» STATED TASK
Change "scientific name" to "binomial name" throughout the material and write the lines out again with nothing else altered, leaving out the pictures.

» EXTRACTED ENTRIES
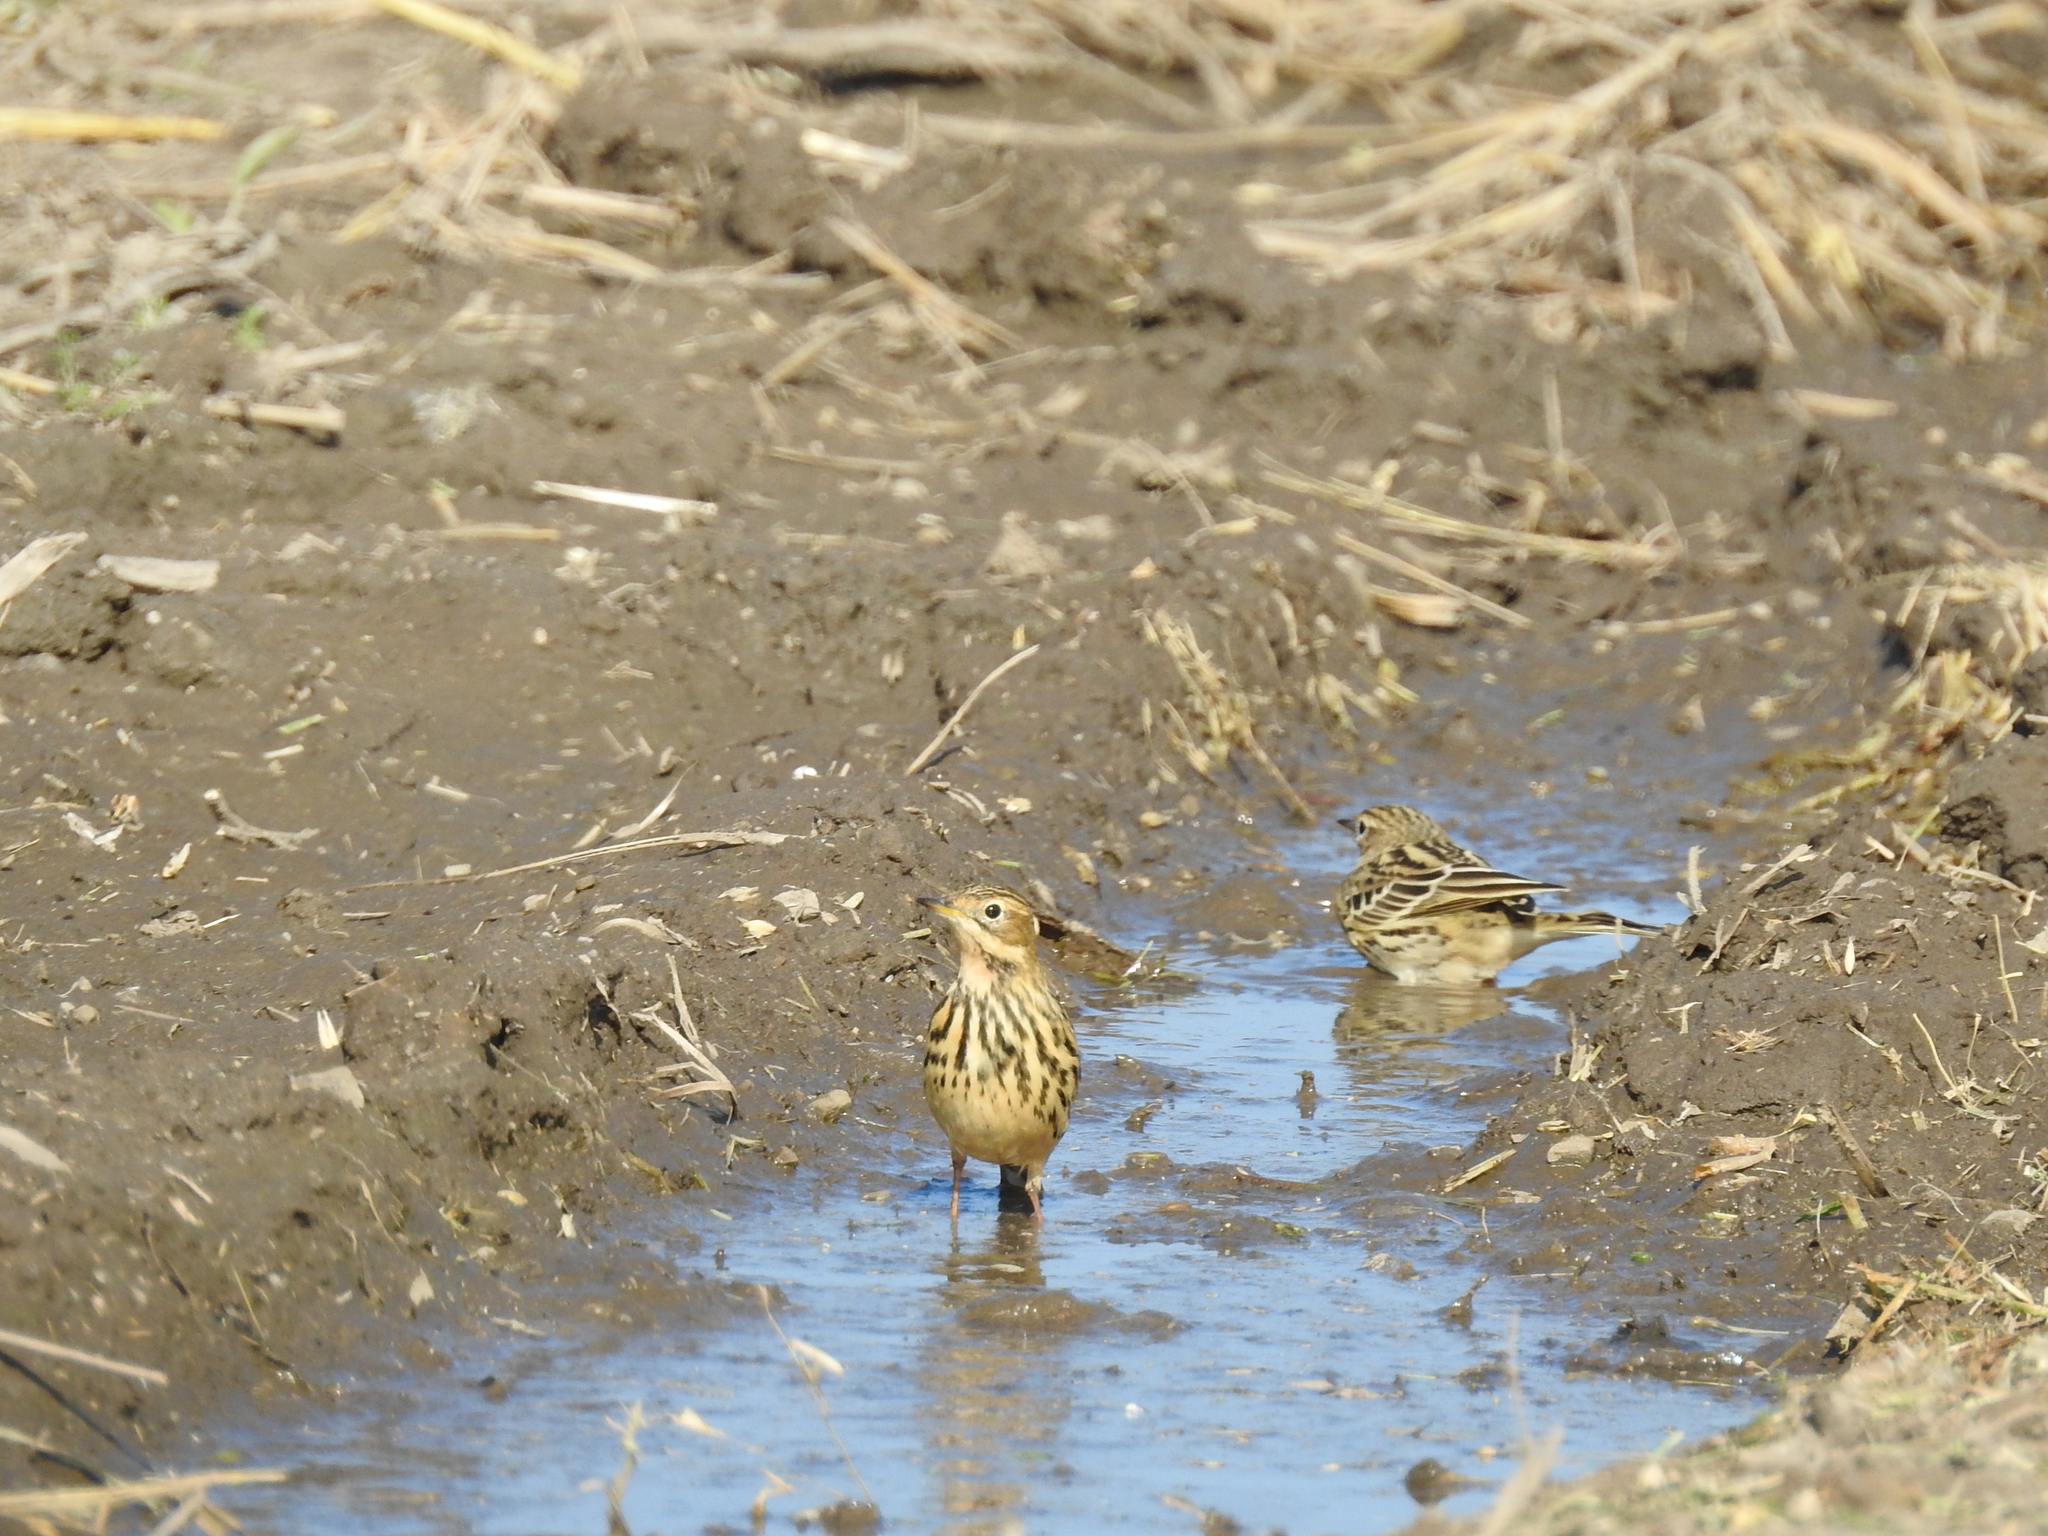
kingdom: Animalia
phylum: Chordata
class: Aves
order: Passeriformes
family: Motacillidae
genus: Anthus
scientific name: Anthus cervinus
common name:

» EXERCISE ANSWER
kingdom: Animalia
phylum: Chordata
class: Aves
order: Passeriformes
family: Motacillidae
genus: Anthus
binomial name: Anthus cervinus
common name:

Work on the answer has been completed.